24/02/2020 - 15:06 pm

Clearing up end-of-term rental disputes

An FLTA guide clarifies the difference between abuse and fair wear and tear.

With more than 60% of all new trucks acquired on long term rental, it’s no surprise that there can be real issues when trucks are returned at the end of the term.

According to Tim Waples, CEO of the Fork Lift Truck Association (FLTA) “End of term disputes represent a large volume of the traffic I receive. It’s usually a combination of misunderstandings and unreasonable expectations – but it can get quite acrimonious.

“That’s why the FLTA has created a document designed to help bring clarity and either avoid or help resolve disputes at an early stage.  Our ‘Fair Wear & Tear Guide’ uses real-world examples and clear explanations to provide authoritative and impartial guidance to help all parties.

“It’s is also crucial, from the outset, to choose your supplier carefully” he emphasises. “You can avoid a lot of problems by working with a company that adheres to a strict Code of Practice. The FLTA Code, for example, requires members to meet defined standards of safety, efficiency and integrity.”

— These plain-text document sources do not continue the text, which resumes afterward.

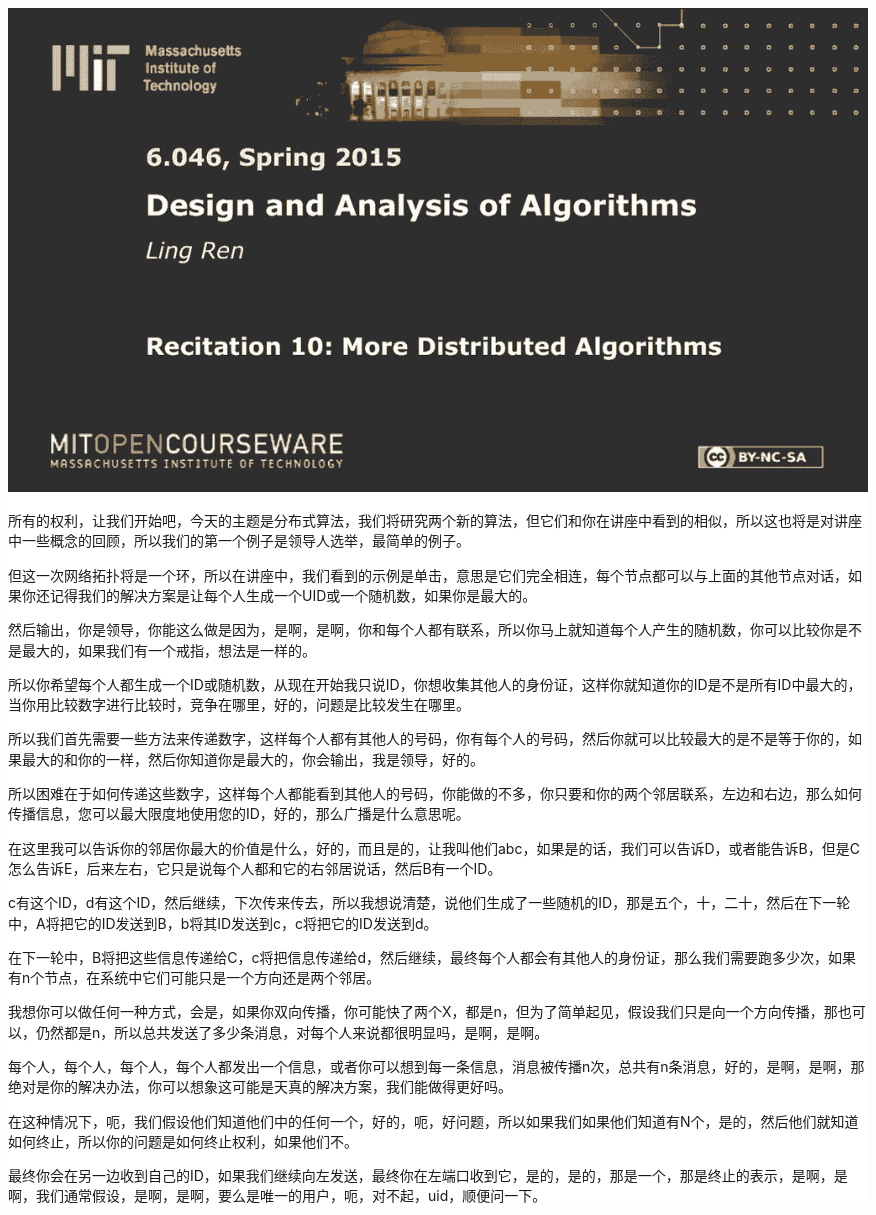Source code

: ![](img/4185e4e6eb550a9a9902e30c53487f6b_7.png)

所有的权利，让我们开始吧，今天的主题是分布式算法，我们将研究两个新的算法，但它们和你在讲座中看到的相似，所以这也将是对讲座中一些概念的回顾，所以我们的第一个例子是领导人选举，最简单的例子。

但这一次网络拓扑将是一个环，所以在讲座中，我们看到的示例是单击，意思是它们完全相连，每个节点都可以与上面的其他节点对话，如果你还记得我们的解决方案是让每个人生成一个UID或一个随机数，如果你是最大的。

然后输出，你是领导，你能这么做是因为，是啊，是啊，你和每个人都有联系，所以你马上就知道每个人产生的随机数，你可以比较你是不是最大的，如果我们有一个戒指，想法是一样的。

所以你希望每个人都生成一个ID或随机数，从现在开始我只说ID，你想收集其他人的身份证，这样你就知道你的ID是不是所有ID中最大的，当你用比较数字进行比较时，竞争在哪里，好的，问题是比较发生在哪里。

所以我们首先需要一些方法来传递数字，这样每个人都有其他人的号码，你有每个人的号码，然后你就可以比较最大的是不是等于你的，如果最大的和你的一样，然后你知道你是最大的，你会输出，我是领导，好的。

所以困难在于如何传递这些数字，这样每个人都能看到其他人的号码，你能做的不多，你只要和你的两个邻居联系，左边和右边，那么如何传播信息，您可以最大限度地使用您的ID，好的，那么广播是什么意思呢。

在这里我可以告诉你的邻居你最大的价值是什么，好的，而且是的，让我叫他们abc，如果是的话，我们可以告诉D，或者能告诉B，但是C怎么告诉E，后来左右，它只是说每个人都和它的右邻居说话，然后B有一个ID。

c有这个ID，d有这个ID，然后继续，下次传来传去，所以我想说清楚，说他们生成了一些随机的ID，那是五个，十，二十，然后在下一轮中，A将把它的ID发送到B，b将其ID发送到c，c将把它的ID发送到d。

在下一轮中，B将把这些信息传递给C，c将把信息传递给d，然后继续，最终每个人都会有其他人的身份证，那么我们需要跑多少次，如果有n个节点，在系统中它们可能只是一个方向还是两个邻居。

我想你可以做任何一种方式，会是，如果你双向传播，你可能快了两个X，都是n，但为了简单起见，假设我们只是向一个方向传播，那也可以，仍然都是n，所以总共发送了多少条消息，对每个人来说都很明显吗，是啊，是啊。

每个人，每个人，每个人，每个人都发出一个信息，或者你可以想到每一条信息，消息被传播n次，总共有n条消息，好的，是啊，是啊，那绝对是你的解决办法，你可以想象这可能是天真的解决方案，我们能做得更好吗。

在这种情况下，呃，我们假设他们知道他们中的任何一个，好的，呃，好问题，所以如果我们如果他们知道有N个，是的，然后他们就知道如何终止，所以你的问题是如何终止权利，如果他们不。

最终你会在另一边收到自己的ID，如果我们继续向左发送，最终你在左端口收到它，是的，是的，那是一个，那是终止的表示，是啊，是啊，我们通常假设，是啊，是啊，要么是唯一的用户，呃，对不起，uid，顺便问一下。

Drawing a comparison to explain the cause of many disputes Tim explains, “When we lease a car, we know that there will be substantial charges if the vehicle is returned in an unsatisfactory state”.

“Some truck users assume those same rules don’t apply when it comes to forklift, but they need to recognise that they are responsible for damage that goes beyond normal wear and tear.  Repairs can also be costly. External damage can often impact on more expensive internal components. Similarly, safety-related structures, like the overhead guard, cannot legally be repaired but must be replaced – and the cost for doing so can run into thousands of pounds.

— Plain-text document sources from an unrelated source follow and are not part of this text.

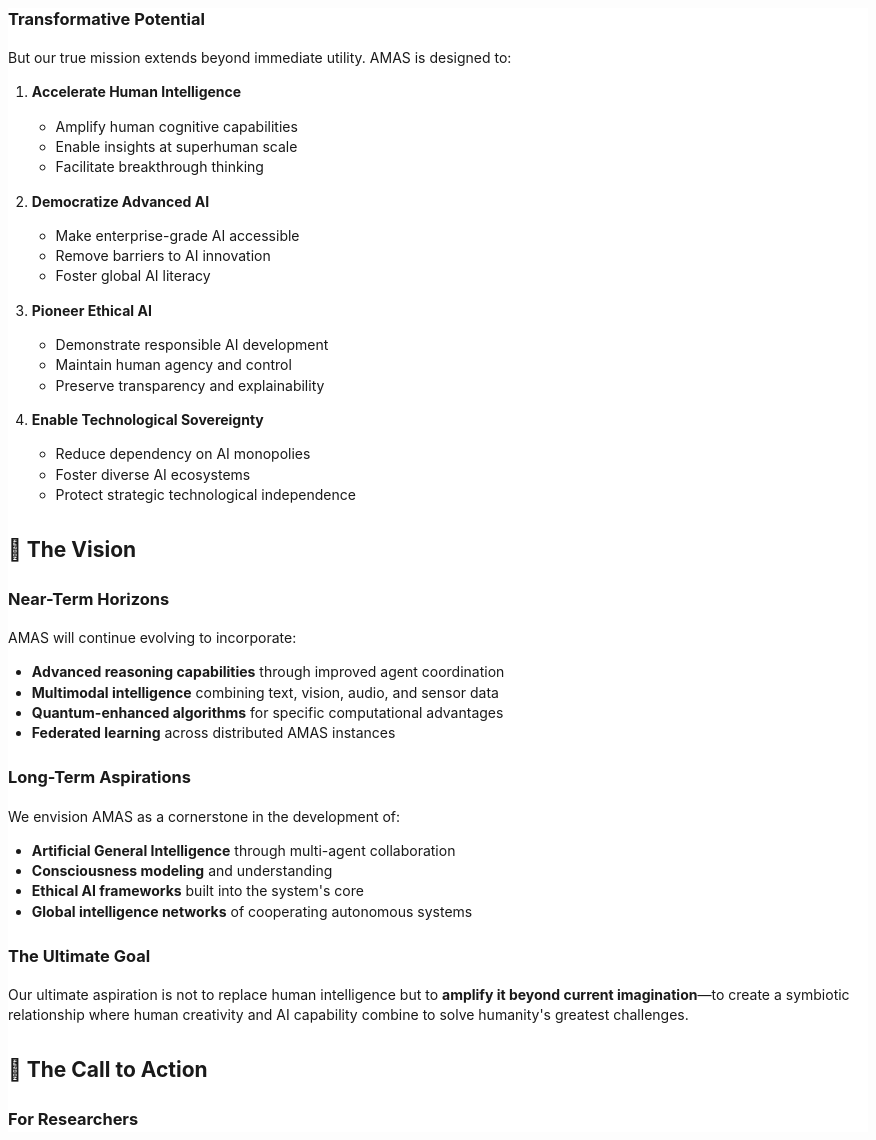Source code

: ### Transformative Potential

But our true mission extends beyond immediate utility. AMAS is designed to:

1. **Accelerate Human Intelligence**
   - Amplify human cognitive capabilities
   - Enable insights at superhuman scale
   - Facilitate breakthrough thinking

2. **Democratize Advanced AI**
   - Make enterprise-grade AI accessible
   - Remove barriers to AI innovation
   - Foster global AI literacy

3. **Pioneer Ethical AI**
   - Demonstrate responsible AI development
   - Maintain human agency and control
   - Preserve transparency and explainability

4. **Enable Technological Sovereignty**
   - Reduce dependency on AI monopolies
   - Foster diverse AI ecosystems
   - Protect strategic technological independence

## 🔮 The Vision

### Near-Term Horizons

AMAS will continue evolving to incorporate:
- **Advanced reasoning capabilities** through improved agent coordination
- **Multimodal intelligence** combining text, vision, audio, and sensor data
- **Quantum-enhanced algorithms** for specific computational advantages
- **Federated learning** across distributed AMAS instances

### Long-Term Aspirations

We envision AMAS as a cornerstone in the development of:
- **Artificial General Intelligence** through multi-agent collaboration
- **Consciousness modeling** and understanding
- **Ethical AI frameworks** built into the system's core
- **Global intelligence networks** of cooperating autonomous systems

### The Ultimate Goal

Our ultimate aspiration is not to replace human intelligence but to **amplify it beyond current imagination**—to create a symbiotic relationship where human creativity and AI capability combine to solve humanity's greatest challenges.

## 🚀 The Call to Action

### For Researchers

“Seats are the most abused items on lift trucks. And, although genuine wear and tear is acceptable, holes and rips are not. They count as chargeable damage and fitting a replacement could cost several hundred pounds.”

Waples’ advice is:

  • Demand a nationally approved hire agreement and make sure you read and understand it;
  • Train operators to treat the truck with respect (make them aware of the cost of repairs);
  • Deal with faults and damage as they occur;
  • Schedule regular review meeting with the rental company;
  • Work with a reputable supplier – one that meets nationally agreed guidelines and can be held to account.